I haven't benchmarked them because they have different use-cases (materializing a boolean vs. creating a FLAGS condition to branch on, being branchless itself), so any single benchmark would make one of them look good.  If your data almost never (or always) has an all-zero input, the JC in the first version will predict well.  After inlining, if the caller branches on the bool result, you might want to just branch on both conditions separately.

I don't think this setnz/dec/ja version is ever useful.  Unlike branching separately on ZF and CF, it's not bad if both 0 and multi-bit inputs are common while single-bit inputs are rare.  But blsr/setz/cmovc + test/jnz is only 4 uops, same as this on Skylake. (test can macro-fuse with jnz).

The uops are all dependent on each other, so it also has the same latency (to detect a branch miss) as popcnt / macro-fused cmp/je which is 2 uops.  The only thing this has going for it is avoiding a port-1-only uop, I think.

It's also possible to blsr / lahf / and  ah, (1<<6) | (1<<0) / cmp  ah, 1<<6    to directly check that ZF=1 and CF=0.  I doubt that's useful.  Or hmm, can we branch directly on PF after AND with that 2-bit mask?  CF=1 ZF=0 is impossible, so the only other odd-parity case is CF=0 ZF=1.  AMD and Intel can macro-fuse test/jp.

   blsr  %edi, %eax
   lahf
   test  $(1<<6) | (1<<0), %ah        # check ZF and CF.
   jpo   was_single_bit               # ZF != CF means CF=0, ZF=1 because the other way is impossible.

Also possible of course is the straightforward 2x setcc and AND to materialize a boolean in the bottom byte of EAX.  Good ILP, only 3 cycle latency from input to result on Intel, but that's the same as setz/cmovc which is fewer uops and can avoid false dependencies without destroying the input.

  blsr   %edi, %eax
  setnc  %al
  setz   %dil
  and    %edi, %eax     # or test %dil, %al

----

If BLSR is available, POPCNT is also definitely available, so these need to be compared against POPCNT / cmp / je (or sete).  With that in mind, BLSR / 2x JCC is actually worse for the front-end, 3 uops because it can't macro-fuse.  It has slightly lower latency before a branch miss could be discovered, but it has 2 separate branches instead of just 1.

Potentially we could take on of the JCCs off the fast-path with BLSR/JCC/JCC, at the expense of branch-prediction throughput when jumping to another branch on some CPUs.

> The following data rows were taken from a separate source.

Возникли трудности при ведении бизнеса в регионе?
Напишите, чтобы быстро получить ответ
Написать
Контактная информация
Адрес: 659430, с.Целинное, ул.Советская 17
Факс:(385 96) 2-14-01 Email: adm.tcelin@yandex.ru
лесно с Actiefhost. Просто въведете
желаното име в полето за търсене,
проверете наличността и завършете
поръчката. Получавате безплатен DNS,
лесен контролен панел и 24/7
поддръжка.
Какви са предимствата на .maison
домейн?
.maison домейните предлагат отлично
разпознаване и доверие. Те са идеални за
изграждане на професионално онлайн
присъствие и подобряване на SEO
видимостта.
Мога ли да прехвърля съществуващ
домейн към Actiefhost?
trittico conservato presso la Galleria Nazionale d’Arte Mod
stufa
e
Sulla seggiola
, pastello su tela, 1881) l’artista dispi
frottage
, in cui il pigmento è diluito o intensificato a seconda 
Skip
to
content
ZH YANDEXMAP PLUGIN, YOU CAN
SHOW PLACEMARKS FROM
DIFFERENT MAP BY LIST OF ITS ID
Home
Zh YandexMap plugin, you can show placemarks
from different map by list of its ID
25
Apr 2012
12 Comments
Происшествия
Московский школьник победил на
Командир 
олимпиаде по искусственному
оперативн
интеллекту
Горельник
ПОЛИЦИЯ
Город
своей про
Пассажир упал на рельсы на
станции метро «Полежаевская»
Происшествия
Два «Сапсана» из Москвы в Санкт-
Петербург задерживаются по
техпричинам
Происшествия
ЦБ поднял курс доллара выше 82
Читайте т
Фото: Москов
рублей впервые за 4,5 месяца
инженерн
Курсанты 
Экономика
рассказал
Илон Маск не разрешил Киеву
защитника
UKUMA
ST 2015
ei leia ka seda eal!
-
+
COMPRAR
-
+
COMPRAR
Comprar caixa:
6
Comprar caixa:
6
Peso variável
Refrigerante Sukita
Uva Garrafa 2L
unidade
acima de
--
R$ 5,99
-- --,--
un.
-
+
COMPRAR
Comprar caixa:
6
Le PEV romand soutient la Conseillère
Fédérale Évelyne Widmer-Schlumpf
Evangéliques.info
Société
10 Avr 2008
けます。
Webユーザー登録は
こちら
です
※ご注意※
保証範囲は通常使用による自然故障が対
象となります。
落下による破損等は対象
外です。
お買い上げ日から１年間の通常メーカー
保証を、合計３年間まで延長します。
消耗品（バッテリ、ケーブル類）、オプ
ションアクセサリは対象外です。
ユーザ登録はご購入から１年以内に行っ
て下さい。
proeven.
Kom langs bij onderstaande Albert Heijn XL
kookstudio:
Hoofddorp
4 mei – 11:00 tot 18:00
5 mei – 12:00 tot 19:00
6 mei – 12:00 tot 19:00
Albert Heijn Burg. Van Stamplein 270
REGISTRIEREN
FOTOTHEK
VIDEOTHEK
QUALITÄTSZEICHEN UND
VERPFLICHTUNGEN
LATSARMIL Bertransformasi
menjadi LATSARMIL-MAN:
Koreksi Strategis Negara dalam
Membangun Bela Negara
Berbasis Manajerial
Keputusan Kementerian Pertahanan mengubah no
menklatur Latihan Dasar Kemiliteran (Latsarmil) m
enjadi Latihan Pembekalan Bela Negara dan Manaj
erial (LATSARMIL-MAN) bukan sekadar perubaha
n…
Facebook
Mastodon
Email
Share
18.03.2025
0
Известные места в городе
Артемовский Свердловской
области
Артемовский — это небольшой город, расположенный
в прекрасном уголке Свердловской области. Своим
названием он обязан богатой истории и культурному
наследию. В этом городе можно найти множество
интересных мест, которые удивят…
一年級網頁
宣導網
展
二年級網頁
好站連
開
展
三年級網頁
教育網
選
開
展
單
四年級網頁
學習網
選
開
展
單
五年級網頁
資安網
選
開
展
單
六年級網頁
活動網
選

Low-power cores like Silvermont-family don't do macro-fusion, and Alder Lake suddenly made Gracemont significantly more relevant for tune=generic than Intel low-power chips were before.  They have single-uop 3c latency popcnt, and 1 uop 3c latency for BMI1 instructions like blsr.


---

Also note that AMD Zen has 1-cycle latency popcnt as a single uop (down from 4c in Bulldozer-family), but BLSR is a 2-uop instruction on AMD even including Zen3.  (Perhaps due to setting CF from the input instead of output?  Or they just decode it to sub/and uops.)

So with a -mtune that indicates AMD, we should favour popcnt/cmp/setz to materialize a boolean.  (And write the setz target with popcnt to break *its* false dependency, because unlike Intel before IceLake, popcnt itself doesn't have a false output dependency on AMD.)

But with Intel tuning and BMI2 available, we should consider blsr/setz/cmovc if not branching on the result.  That might be too niche to be worth adding/maintaining code to look for it; probably most use-cases of single-bit checks *do* branch on it instead of assigning a boolean result somewhere.
Comment 15 Andrew Pinski 2024-03-04 22:56:45 UTC
>popcount (x) == 1 || x == 0

That could be optimized to just `popcount (x) <= 1`.

I am going to look to see what is left in GCC 15.